## Exercise
Every line from the one with "510 103 2.52" up to and including the one with "301 81 8633" is to be output exactly as it appears below; pictures are not.

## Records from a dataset
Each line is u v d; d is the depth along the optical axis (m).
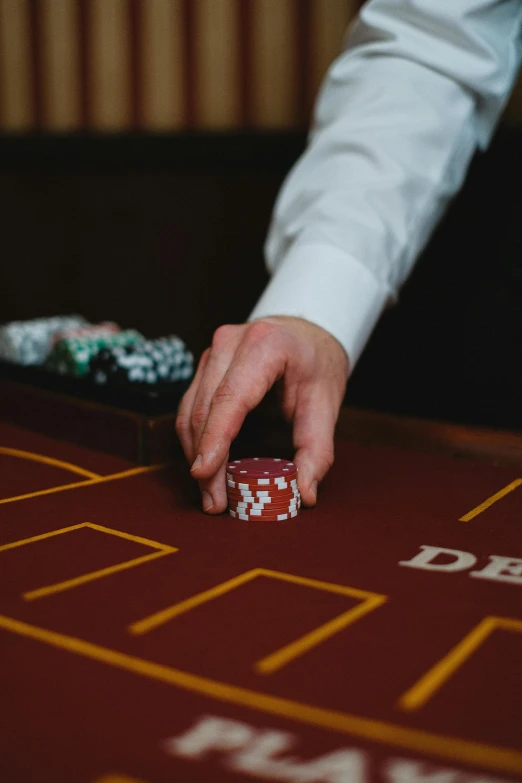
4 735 0.62
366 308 1.50
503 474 1.35
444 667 0.73
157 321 3.37
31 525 1.12
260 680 0.70
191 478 1.35
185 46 3.16
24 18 3.48
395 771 0.57
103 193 3.35
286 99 3.02
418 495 1.25
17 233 3.61
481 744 0.61
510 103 2.52
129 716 0.65
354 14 2.82
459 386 2.46
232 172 3.05
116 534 1.08
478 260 2.34
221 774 0.57
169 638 0.79
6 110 3.64
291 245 1.60
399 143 1.59
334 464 1.41
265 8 2.97
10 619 0.83
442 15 1.59
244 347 1.23
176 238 3.23
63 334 1.95
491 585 0.91
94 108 3.41
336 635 0.79
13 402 1.69
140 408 1.48
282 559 0.99
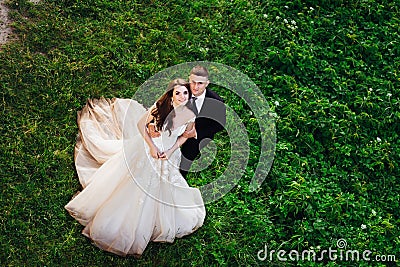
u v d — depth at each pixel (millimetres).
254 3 9508
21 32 8375
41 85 7852
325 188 7500
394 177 7887
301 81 8633
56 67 8062
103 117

## Exercise solution
510 103 2.52
129 716 0.65
354 14 2.82
459 386 2.46
232 172 3.05
116 534 1.08
478 260 2.34
221 774 0.57
169 638 0.79
6 110 3.64
291 245 1.60
399 143 1.59
334 464 1.41
265 8 2.97
10 619 0.83
442 15 1.59
244 347 1.23
176 238 3.23
63 334 1.95
491 585 0.91
94 108 3.41
336 635 0.79
13 402 1.69
140 408 1.48
282 559 0.99
u v d — depth at each pixel (millimetres).
254 3 9508
21 32 8375
41 85 7852
325 188 7500
394 177 7887
301 81 8633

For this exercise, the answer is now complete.